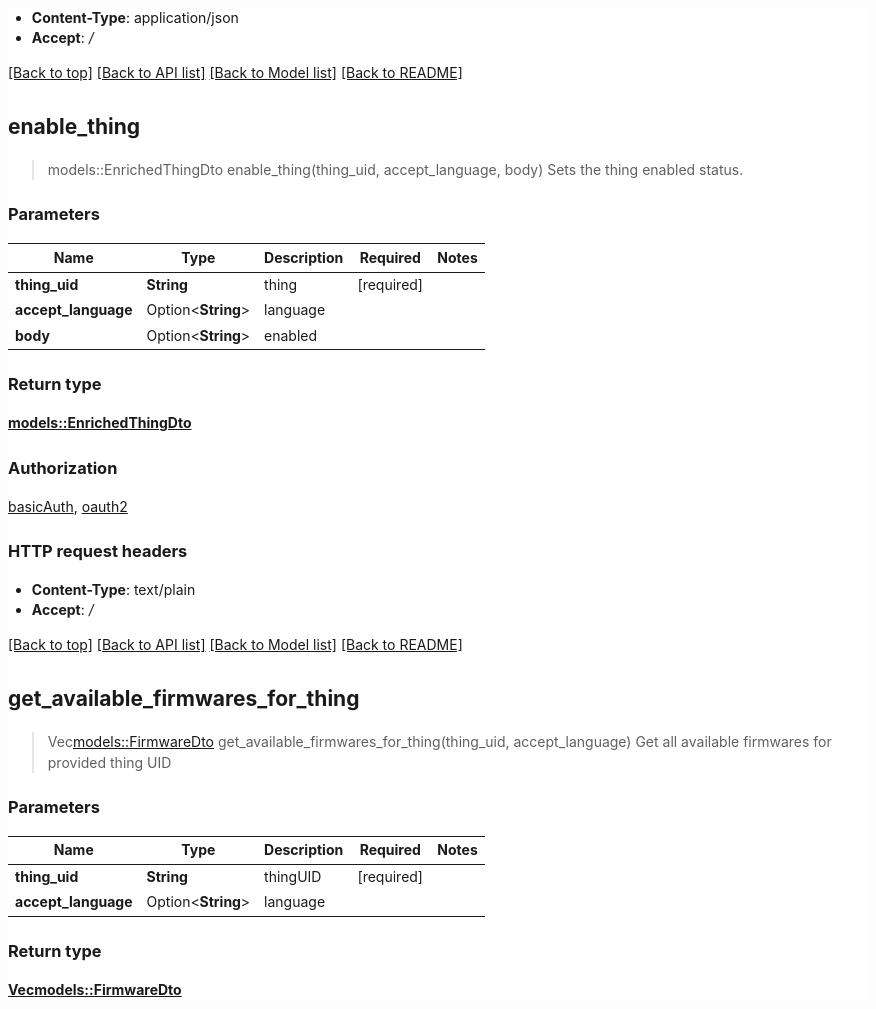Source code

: - **Content-Type**: application/json
- **Accept**: */*

[[Back to top]](#) [[Back to API list]](../README.md#documentation-for-api-endpoints) [[Back to Model list]](../README.md#documentation-for-models) [[Back to README]](../README.md)


## enable_thing

> models::EnrichedThingDto enable_thing(thing_uid, accept_language, body)
Sets the thing enabled status.

### Parameters


Name | Type | Description  | Required | Notes
------------- | ------------- | ------------- | ------------- | -------------
**thing_uid** | **String** | thing | [required] |
**accept_language** | Option<**String**> | language |  |
**body** | Option<**String**> | enabled |  |

### Return type

[**models::EnrichedThingDto**](EnrichedThingDTO.md)

### Authorization

[basicAuth](../README.md#basicAuth), [oauth2](../README.md#oauth2)

### HTTP request headers

- **Content-Type**: text/plain
- **Accept**: */*

[[Back to top]](#) [[Back to API list]](../README.md#documentation-for-api-endpoints) [[Back to Model list]](../README.md#documentation-for-models) [[Back to README]](../README.md)


## get_available_firmwares_for_thing

> Vec<models::FirmwareDto> get_available_firmwares_for_thing(thing_uid, accept_language)
Get all available firmwares for provided thing UID

### Parameters


Name | Type | Description  | Required | Notes
------------- | ------------- | ------------- | ------------- | -------------
**thing_uid** | **String** | thingUID | [required] |
**accept_language** | Option<**String**> | language |  |

### Return type

[**Vec<models::FirmwareDto>**](FirmwareDTO.md)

* * *

> [EXERCISE DESCRIPTION]: The expected output is the run of lines from the one that includes "### HTTP request headers" through the end of the listing above, exactly as they stand.

> [ANSWER SECTION]:
### HTTP request headers

- **Content-Type**: text/plain
- **Accept**: */*

[[Back to top]](#) [[Back to API list]](../README.md#documentation-for-api-endpoints) [[Back to Model list]](../README.md#documentation-for-models) [[Back to README]](../README.md)


## get_available_firmwares_for_thing

> Vec<models::FirmwareDto> get_available_firmwares_for_thing(thing_uid, accept_language)
Get all available firmwares for provided thing UID

### Parameters


Name | Type | Description  | Required | Notes
------------- | ------------- | ------------- | ------------- | -------------
**thing_uid** | **String** | thingUID | [required] |
**accept_language** | Option<**String**> | language |  |

### Return type

[**Vec<models::FirmwareDto>**](FirmwareDTO.md)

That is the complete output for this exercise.